Jessica Joslin: Strange Nature | Buy Now

Hardbound. 152 pp., 140 full-color plates. Publication date: April 2008

 

Excerpt from the introduction essay "Myth and Magic: An Introduction to the Work of Jessica Joslin" by Kathleen Vanesian:

Within the phantasmagorical sculptural world of Jessica Joslin, a rose is not a rose, despite poetic assertions of Lost Generation writer Gertrude Stein to the contrary. It may look like a rose, perhaps even feel and smell like a rose, but chances are excellent that, in Joslin's universe, any such floral form would be composed of a variety of puzzle-like parts that have little to do with the traditional worlds of botany or flora.

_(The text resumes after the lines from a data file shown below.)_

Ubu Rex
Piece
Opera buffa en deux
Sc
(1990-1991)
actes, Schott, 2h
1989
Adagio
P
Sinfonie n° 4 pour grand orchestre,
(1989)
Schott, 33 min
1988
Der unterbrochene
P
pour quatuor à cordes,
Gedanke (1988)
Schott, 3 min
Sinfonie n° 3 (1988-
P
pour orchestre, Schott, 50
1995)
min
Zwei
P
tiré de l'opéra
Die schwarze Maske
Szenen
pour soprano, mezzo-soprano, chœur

The artfully imagined skeletal macrocosm that sculptor Jessica Joslin has constructed over the past 16 years teems with elusive three-dimensional mammalian, avian and insect forms. Many of these animals are articulated and movable. They are all painstakingly created from a complex assortment of disparate objects that Joslin has collected from the worlds of nature and of man. The artist baptizes each of her intricately fabricated offspring with whimsical, often mythological, names, including some directly appropriated from her own family's genealogical chart. Not surprisingly, Joslin collects names as obsessively as she does that other detritus and artifacts that fill the small Chicago studio space she has shared with her husband, mentor and sounding board, painter Jared Joslin, for the last fifteen years.

Animal skulls, bird and fish bones, feathers plucked from another millennium's millinery masterpieces, orphaned electric and gas lamps, once fashionable furs harvested from what the artist terms grandma collars, antique silverware, jewelry findings, arcane industrial hardware, Oddfellow ritual regalia, glass eyes -- these and many more esoteric items are cannibalized, recycled and reconfigured by the artist into her unearthly menagerie of preternatural specimens. With consummate craftsmanship, Joslin reaches into this wildly diverse bag of ingredients to magically conjure eerily life-like skeletal sculptures, highly evocative of real members of the animalia kingdom, which she often places within theatrical or historical contexts - all with a wry gothic edge.